In August of 2011, I introduced Should Hit (in three iterations: ShH, SHAP!, and Complete SHAP!). Should Hit is essentially a simple regression of walk rates, strikeout rates, home run rates, and BABIP on weighted runs created plus (wRC+). In both its calculation and its simplicity, it is very similar to FIP — but its uses and impact are quite unlike FIP.

Like FIP with groundball pitchers, the formula has some biases — known, accepted (by me, at least) biases. For instance, because it ignores doubles and triples completely, Should Hit naturally undervalues players who excel at the extra bags and overvalues to the sluggers stuck at first. It presumes a certain number of doubles and triples for every player based on their home run rate and other peripherals — all poor proxies for something that is a verifiable skill or weakness in many players.

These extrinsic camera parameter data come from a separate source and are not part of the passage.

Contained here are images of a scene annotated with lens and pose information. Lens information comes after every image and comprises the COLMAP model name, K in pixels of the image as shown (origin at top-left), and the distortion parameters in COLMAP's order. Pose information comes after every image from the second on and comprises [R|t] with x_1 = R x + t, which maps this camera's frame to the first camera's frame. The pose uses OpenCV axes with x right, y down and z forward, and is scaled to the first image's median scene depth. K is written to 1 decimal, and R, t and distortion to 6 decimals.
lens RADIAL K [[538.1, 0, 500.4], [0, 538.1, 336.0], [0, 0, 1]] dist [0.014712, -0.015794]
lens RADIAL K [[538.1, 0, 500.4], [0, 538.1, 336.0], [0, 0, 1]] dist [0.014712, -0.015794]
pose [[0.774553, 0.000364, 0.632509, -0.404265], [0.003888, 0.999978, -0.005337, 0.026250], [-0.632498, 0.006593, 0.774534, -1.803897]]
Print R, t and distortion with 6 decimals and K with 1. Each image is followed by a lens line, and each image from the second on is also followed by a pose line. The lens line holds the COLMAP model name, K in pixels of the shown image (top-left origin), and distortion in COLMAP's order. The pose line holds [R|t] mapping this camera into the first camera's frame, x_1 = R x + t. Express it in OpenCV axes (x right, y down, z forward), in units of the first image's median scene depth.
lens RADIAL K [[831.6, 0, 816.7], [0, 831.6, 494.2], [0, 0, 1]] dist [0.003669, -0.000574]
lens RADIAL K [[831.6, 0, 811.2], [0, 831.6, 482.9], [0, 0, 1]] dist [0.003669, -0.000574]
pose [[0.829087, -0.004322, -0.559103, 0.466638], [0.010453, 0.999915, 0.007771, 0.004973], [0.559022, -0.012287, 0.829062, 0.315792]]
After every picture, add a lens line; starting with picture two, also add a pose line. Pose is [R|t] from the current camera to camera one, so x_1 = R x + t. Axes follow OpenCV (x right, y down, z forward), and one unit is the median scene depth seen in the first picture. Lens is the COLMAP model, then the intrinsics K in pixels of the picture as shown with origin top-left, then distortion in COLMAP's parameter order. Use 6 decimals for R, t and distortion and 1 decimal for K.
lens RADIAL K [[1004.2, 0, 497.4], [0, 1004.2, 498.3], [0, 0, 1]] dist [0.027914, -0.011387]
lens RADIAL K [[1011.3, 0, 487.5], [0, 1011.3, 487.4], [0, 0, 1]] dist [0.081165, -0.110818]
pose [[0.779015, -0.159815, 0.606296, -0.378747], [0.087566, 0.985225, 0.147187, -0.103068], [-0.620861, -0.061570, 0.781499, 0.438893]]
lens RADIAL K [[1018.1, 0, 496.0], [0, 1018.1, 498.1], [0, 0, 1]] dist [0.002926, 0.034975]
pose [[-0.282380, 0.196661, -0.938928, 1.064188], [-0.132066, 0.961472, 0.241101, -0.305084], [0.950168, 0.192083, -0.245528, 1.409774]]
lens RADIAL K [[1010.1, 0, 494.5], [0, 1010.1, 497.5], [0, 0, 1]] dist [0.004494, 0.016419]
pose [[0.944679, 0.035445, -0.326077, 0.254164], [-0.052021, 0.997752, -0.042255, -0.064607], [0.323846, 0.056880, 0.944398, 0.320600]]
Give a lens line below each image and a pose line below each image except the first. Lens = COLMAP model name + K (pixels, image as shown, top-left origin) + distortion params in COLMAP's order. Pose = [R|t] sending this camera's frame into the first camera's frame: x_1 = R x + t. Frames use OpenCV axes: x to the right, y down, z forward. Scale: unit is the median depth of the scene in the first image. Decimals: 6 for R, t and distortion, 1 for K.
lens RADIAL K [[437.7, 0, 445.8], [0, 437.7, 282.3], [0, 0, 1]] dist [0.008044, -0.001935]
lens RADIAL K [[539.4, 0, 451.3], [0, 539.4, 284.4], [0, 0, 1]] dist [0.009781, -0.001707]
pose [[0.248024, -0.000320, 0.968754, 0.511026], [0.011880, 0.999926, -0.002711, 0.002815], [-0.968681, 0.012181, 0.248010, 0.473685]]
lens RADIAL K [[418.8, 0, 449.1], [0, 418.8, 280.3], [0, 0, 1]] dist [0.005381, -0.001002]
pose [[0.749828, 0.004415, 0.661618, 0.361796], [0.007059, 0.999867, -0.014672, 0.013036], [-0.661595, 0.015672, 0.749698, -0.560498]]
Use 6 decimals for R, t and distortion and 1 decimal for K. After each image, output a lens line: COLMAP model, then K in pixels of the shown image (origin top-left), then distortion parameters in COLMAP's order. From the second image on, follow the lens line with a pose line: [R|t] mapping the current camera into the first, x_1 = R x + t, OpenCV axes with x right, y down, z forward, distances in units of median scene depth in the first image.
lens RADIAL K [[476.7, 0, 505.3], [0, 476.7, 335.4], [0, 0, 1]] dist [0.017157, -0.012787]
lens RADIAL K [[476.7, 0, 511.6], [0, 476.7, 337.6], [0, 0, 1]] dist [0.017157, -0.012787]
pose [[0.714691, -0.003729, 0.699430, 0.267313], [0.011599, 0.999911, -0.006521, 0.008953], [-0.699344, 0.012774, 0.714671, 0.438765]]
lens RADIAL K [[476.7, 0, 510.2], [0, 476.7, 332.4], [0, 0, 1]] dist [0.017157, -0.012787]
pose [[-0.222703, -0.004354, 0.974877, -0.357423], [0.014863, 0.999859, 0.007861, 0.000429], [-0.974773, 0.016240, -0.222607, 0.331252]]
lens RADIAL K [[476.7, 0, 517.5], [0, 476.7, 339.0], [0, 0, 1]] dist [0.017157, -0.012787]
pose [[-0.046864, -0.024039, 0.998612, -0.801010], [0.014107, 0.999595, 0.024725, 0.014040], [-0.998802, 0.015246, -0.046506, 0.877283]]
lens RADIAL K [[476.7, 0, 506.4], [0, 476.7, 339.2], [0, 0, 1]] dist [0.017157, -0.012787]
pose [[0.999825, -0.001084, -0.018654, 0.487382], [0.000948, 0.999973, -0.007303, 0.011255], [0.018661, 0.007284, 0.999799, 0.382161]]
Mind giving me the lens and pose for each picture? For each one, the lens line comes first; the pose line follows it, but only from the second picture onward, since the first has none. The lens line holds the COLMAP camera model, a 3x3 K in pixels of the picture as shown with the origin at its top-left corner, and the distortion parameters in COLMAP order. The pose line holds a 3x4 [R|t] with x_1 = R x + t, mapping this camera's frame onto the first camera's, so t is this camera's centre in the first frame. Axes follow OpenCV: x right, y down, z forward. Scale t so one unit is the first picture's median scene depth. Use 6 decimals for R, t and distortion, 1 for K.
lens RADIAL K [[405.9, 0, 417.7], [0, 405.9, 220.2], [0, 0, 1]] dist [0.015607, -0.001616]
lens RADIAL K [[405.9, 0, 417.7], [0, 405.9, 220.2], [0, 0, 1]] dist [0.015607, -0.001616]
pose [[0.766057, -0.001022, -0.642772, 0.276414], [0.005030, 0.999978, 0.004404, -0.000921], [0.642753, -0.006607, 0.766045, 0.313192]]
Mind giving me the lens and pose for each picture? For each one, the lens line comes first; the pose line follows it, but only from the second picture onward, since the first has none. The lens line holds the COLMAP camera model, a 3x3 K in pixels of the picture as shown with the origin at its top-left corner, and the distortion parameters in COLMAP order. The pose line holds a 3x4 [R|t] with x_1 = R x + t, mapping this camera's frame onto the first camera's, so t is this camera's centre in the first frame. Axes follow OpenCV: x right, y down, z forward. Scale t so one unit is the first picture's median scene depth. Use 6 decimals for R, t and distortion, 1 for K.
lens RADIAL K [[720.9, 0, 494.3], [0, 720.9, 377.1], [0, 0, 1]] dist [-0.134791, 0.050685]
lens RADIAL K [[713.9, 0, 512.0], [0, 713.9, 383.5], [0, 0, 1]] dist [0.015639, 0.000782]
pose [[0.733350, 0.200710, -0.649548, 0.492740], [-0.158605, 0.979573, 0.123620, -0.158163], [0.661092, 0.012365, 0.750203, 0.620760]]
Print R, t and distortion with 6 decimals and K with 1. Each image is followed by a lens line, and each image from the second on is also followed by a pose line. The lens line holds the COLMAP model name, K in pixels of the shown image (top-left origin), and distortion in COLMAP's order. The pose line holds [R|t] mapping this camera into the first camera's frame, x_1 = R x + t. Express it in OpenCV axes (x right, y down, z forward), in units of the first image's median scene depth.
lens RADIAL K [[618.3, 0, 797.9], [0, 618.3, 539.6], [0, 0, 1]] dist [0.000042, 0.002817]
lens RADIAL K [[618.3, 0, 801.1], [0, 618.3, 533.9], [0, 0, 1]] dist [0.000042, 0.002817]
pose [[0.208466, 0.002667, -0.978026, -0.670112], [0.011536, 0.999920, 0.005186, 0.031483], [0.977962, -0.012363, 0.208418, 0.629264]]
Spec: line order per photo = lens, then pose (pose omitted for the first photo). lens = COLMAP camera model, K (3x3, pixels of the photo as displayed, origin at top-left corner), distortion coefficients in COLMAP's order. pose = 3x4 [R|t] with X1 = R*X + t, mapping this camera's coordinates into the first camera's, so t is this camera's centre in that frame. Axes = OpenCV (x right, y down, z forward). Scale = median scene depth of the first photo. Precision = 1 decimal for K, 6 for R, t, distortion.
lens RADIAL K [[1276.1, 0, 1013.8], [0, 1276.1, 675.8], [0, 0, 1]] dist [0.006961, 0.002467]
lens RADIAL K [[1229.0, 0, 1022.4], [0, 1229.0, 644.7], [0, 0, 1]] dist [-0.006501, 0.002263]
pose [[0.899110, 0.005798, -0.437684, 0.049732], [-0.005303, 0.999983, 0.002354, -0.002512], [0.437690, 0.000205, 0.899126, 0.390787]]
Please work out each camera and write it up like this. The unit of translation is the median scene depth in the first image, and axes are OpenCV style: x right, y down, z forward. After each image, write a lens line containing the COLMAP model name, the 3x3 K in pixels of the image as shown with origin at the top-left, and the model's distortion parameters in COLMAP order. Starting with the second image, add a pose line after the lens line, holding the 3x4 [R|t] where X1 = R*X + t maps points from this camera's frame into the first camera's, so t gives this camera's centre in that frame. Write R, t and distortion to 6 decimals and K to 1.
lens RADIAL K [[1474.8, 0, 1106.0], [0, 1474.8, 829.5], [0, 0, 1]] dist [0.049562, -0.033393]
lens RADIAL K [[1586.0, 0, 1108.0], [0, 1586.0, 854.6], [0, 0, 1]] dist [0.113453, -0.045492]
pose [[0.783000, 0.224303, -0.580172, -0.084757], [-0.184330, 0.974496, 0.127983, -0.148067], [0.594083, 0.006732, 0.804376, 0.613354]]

Ultimately, though, the tools (ShH and its brethren) work rather well. For the curious thinker, ShH can admirably predict what a player might hit with a normal/career BABIP or if their BB% or K% or HR% changes. However, at the time of its uncovering, I was wrongly under the impression that the current FanGraphs iteration of the wRC+ formula did not include stolen bases. It mattered little to me at the time — the only reason I thought the uncovering was so interesting to begin with was that only four peripherals could explain almost 93% of the variation within wRC+ (and that is still amazing to me!)

But today, we are going to add in SBs and stand back with a decanter of thought and ask ourselves: “What the hell did we just make here?”